7. Entre autres prisonniers que l'on fit néanmoins, fut Bargioras, leur chef ; il fut seul exécuté à mort après le triomphe. C'est ainsi que Jérusalem fut prise le jour même de Saturne, jour que les Juifs révèrent encore aujourd'hui. Depuis ce temps fut imposée aux Juifs qui gardaient les lois de leurs pères l'obligation de payer tous les ans deux drachmes à Jupiter Capitolin. A la suite de cette expédition, Vespasien et Titus prirent l'un et l'autre le titre d'imperator; mais ni l'un ni l'autre n'eut le surnom de Judaïque, bien qu'on leur eût décerné les autres honneurs naturellement dus pour une telle victoire et des arcs de triomphe.

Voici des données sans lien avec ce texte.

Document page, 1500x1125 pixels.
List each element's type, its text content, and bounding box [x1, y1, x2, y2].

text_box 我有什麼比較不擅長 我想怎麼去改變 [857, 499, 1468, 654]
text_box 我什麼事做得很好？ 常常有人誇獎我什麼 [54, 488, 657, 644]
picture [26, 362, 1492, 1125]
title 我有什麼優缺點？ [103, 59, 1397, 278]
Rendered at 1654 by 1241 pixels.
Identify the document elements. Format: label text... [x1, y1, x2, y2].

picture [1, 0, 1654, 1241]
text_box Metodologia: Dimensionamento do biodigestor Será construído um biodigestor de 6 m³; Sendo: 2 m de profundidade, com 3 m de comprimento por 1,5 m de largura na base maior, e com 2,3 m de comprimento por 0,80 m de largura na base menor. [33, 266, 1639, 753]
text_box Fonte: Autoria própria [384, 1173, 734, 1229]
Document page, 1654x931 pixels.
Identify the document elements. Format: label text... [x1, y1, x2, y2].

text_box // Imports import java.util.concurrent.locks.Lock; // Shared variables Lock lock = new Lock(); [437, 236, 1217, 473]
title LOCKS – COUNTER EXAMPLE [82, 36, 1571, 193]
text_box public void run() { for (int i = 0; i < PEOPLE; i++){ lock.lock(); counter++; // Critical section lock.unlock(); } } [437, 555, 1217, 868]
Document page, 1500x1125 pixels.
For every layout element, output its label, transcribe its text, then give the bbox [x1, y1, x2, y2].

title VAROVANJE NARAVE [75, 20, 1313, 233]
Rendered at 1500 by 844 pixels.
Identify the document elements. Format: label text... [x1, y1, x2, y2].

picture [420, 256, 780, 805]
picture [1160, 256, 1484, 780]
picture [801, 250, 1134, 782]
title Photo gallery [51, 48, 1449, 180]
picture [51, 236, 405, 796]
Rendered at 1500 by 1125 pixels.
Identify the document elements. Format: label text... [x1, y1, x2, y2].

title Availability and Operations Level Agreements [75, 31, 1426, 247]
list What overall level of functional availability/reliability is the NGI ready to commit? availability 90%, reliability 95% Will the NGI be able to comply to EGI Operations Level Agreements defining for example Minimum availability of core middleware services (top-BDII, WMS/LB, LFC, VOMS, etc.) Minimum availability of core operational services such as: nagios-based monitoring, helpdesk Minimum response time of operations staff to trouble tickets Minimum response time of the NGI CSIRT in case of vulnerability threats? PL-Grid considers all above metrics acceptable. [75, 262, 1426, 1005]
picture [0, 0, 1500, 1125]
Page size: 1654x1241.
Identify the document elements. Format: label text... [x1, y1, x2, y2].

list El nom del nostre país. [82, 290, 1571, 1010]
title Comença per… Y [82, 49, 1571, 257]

La phrase « Depuis ce temps fut imposée aux Juifs qui gardaient les lois de leurs pères l'obligation de payer tous les ans deux drachmes à Jupiter Capitolin » semble contredire la thèse de Mireille Hadas-Lebel pour qui Nerva a transformé cette contribution en impôt classique et que c'est cela qui est célébré sur une de ses monnaies. À moins que cette humiliation ait été rétablie pas la suite, par exemple à l'issue de la révolte de Bar Kochba. Autre possibilité : cette humiliation aurait été levée uniquement pour les partisans de Jésus (circoncis ou non) et c'est en cela que comme le disent certains historiens, la contribution des 2 Drachmes aurait contribué à la séparation entre les Juifs et ceux qui sont en train de devenir les chrétiens.